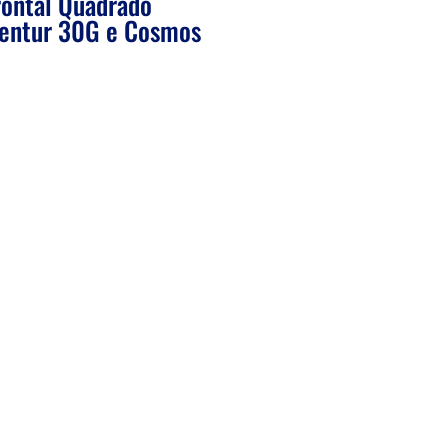
rontal Quadrado
Centur 30G e Cosmos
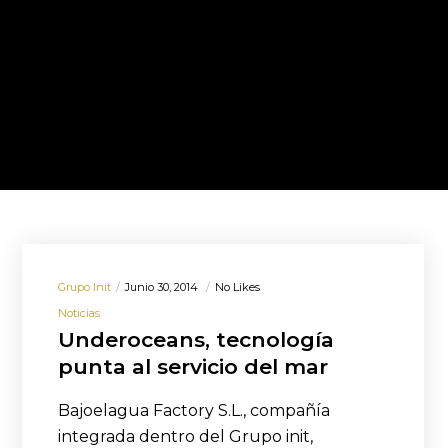
Grupo Init
Junio 30, 2014
No Likes
Noticias
Underoceans, tecnología
punta al servicio del mar
Bajoelagua Factory S.L., compañía
integrada dentro del Grupo init,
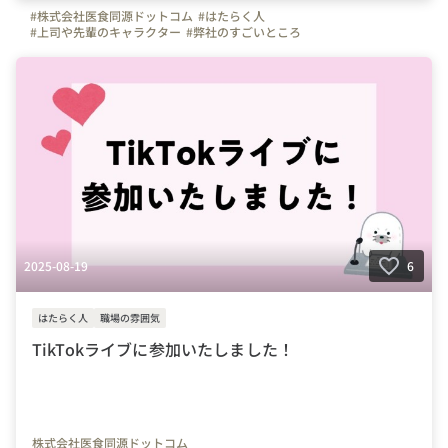
#株式会社医食同源ドットコム
#はたらく人
#上司や先輩のキャラクター
#弊社のすごいところ
#写真で伝える会社の雰囲気
#社員紹介
#iSDG
#広報部
#通販部
#埼玉県
#千葉県
#東京都
#武蔵浦和駅
#成長実感
2025-08-19
6
はたらく人
職場の雰囲気
TikTokライブに参加いたしました！
株式会社医食同源ドットコム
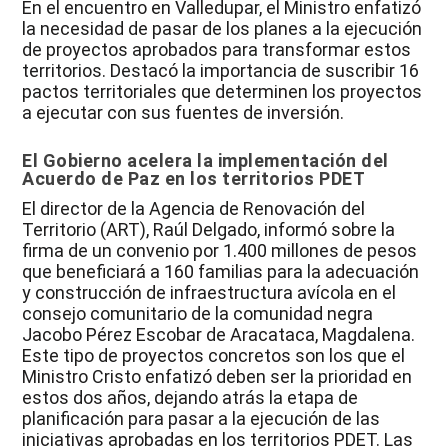
En el encuentro en Valledupar, el Ministro enfatizó
la necesidad de pasar de los planes a la ejecución
de proyectos aprobados para transformar estos
territorios. Destacó la importancia de suscribir 16
pactos territoriales que determinen los proyectos
a ejecutar con sus fuentes de inversión.
El Gobierno acelera la implementación del
Acuerdo de Paz en los territorios PDET
El director de la Agencia de Renovación del
Territorio (ART), Raúl Delgado, informó sobre la
firma de un convenio por 1.400 millones de pesos
que beneficiará a 160 familias para la adecuación
y construcción de infraestructura avícola en el
consejo comunitario de la comunidad negra
Jacobo Pérez Escobar de Aracataca, Magdalena.
Este tipo de proyectos concretos son los que el
Ministro Cristo enfatizó deben ser la prioridad en
estos dos años, dejando atrás la etapa de
planificación para pasar a la ejecución de las
iniciativas aprobadas en los territorios PDET. Las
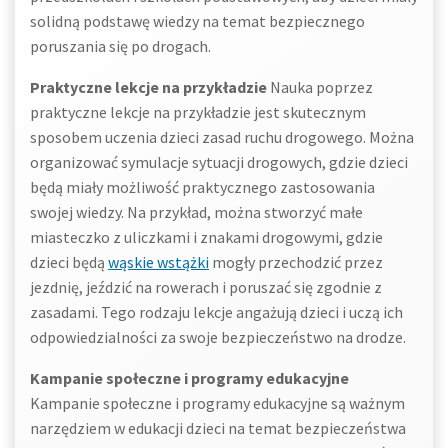
solidną podstawę wiedzy na temat bezpiecznego
poruszania się po drogach.
Praktyczne lekcje na przykładzie
Nauka poprzez
praktyczne lekcje na przykładzie jest skutecznym
sposobem uczenia dzieci zasad ruchu drogowego. Można
organizować symulacje sytuacji drogowych, gdzie dzieci
będą miały możliwość praktycznego zastosowania
swojej wiedzy. Na przykład, można stworzyć małe
miasteczko z uliczkami i znakami drogowymi, gdzie
dzieci będą
wąskie wstążki
mogły przechodzić przez
jezdnię, jeździć na rowerach i poruszać się zgodnie z
zasadami. Tego rodzaju lekcje angażują dzieci i uczą ich
odpowiedzialności za swoje bezpieczeństwo na drodze.
Kampanie społeczne i programy edukacyjne
Kampanie społeczne i programy edukacyjne są ważnym
narzędziem w edukacji dzieci na temat bezpieczeństwa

^^^^

Turn the lines above into a Markdown table with the columns Row and Line, numbering each line in order and skipping any blank ones. Leave the pictures out.

## SOLUTION FOR THIS EXERCISE
| Row | Line |
|---|---|
| 1 | rontal Quadrado |
| 2 | Centur 30G e Cosmos |
| 3 | Grupo Init |
| 4 | Junio 30, 2014 |
| 5 | No Likes |
| 6 | Noticias |
| 7 | Underoceans, tecnología |
| 8 | punta al servicio del mar |
| 9 | Bajoelagua Factory S.L., compañía |
| 10 | integrada dentro del Grupo init, |
| 11 | #株式会社医食同源ドットコム |
| 12 | #はたらく人 |
| 13 | #上司や先輩のキャラクター |
| 14 | #弊社のすごいところ |
| 15 | #写真で伝える会社の雰囲気 |
| 16 | #社員紹介 |
| 17 | #iSDG |
| 18 | #広報部 |
| 19 | #通販部 |
| 20 | #埼玉県 |
| 21 | #千葉県 |
| 22 | #東京都 |
| 23 | #武蔵浦和駅 |
| 24 | #成長実感 |
| 25 | 2025-08-19 |
| 26 | 6 |
| 27 | はたらく人 |
| 28 | 職場の雰囲気 |
| 29 | TikTokライブに参加いたしました！ |
| 30 | 株式会社医食同源ドットコム |
| 31 | En el encuentro en Valledupar, el Ministro enfatizó |
| 32 | la necesidad de pasar de los planes a la ejecución |
| 33 | de proyectos aprobados para transformar estos |
| 34 | territorios. Destacó la importancia de suscribir 16 |
| 35 | pactos territoriales que determinen los proyectos |
| 36 | a ejecutar con sus fuentes de inversión. |
| 37 | El Gobierno acelera la implementación del |
| 38 | Acuerdo de Paz en los territorios PDET |
| 39 | El director de la Agencia de Renovación del |
| 40 | Territorio (ART), Raúl Delgado, informó sobre la |
| 41 | firma de un convenio por 1.400 millones de pesos |
| 42 | que beneficiará a 160 familias para la adecuación |
| 43 | y construcción de infraestructura avícola en el |
| 44 | consejo comunitario de la comunidad negra |
| 45 | Jacobo Pérez Escobar de Aracataca, Magdalena. |
| 46 | Este tipo de proyectos concretos son los que el |
| 47 | Ministro Cristo enfatizó deben ser la prioridad en |
| 48 | estos dos años, dejando atrás la etapa de |
| 49 | planificación para pasar a la ejecución de las |
| 50 | iniciativas aprobadas en los territorios PDET. Las |
| 51 | solidną podstawę wiedzy na temat bezpiecznego |
| 52 | poruszania się po drogach. |
| 53 | Praktyczne lekcje na przykładzie |
| 54 | Nauka poprzez |
| 55 | praktyczne lekcje na przykładzie jest skutecznym |
| 56 | sposobem uczenia dzieci zasad ruchu drogowego. Można |
| 57 | organizować symulacje sytuacji drogowych, gdzie dzieci |
| 58 | będą miały możliwość praktycznego zastosowania |
| 59 | swojej wiedzy. Na przykład, można stworzyć małe |
| 60 | miasteczko z uliczkami i znakami drogowymi, gdzie |
| 61 | dzieci będą |
| 62 | wąskie wstążki |
| 63 | mogły przechodzić przez |
| 64 | jezdnię, jeździć na rowerach i poruszać się zgodnie z |
| 65 | zasadami. Tego rodzaju lekcje angażują dzieci i uczą ich |
| 66 | odpowiedzialności za swoje bezpieczeństwo na drodze. |
| 67 | Kampanie społeczne i programy edukacyjne |
| 68 | Kampanie społeczne i programy edukacyjne są ważnym |
| 69 | narzędziem w edukacji dzieci na temat bezpieczeństwa |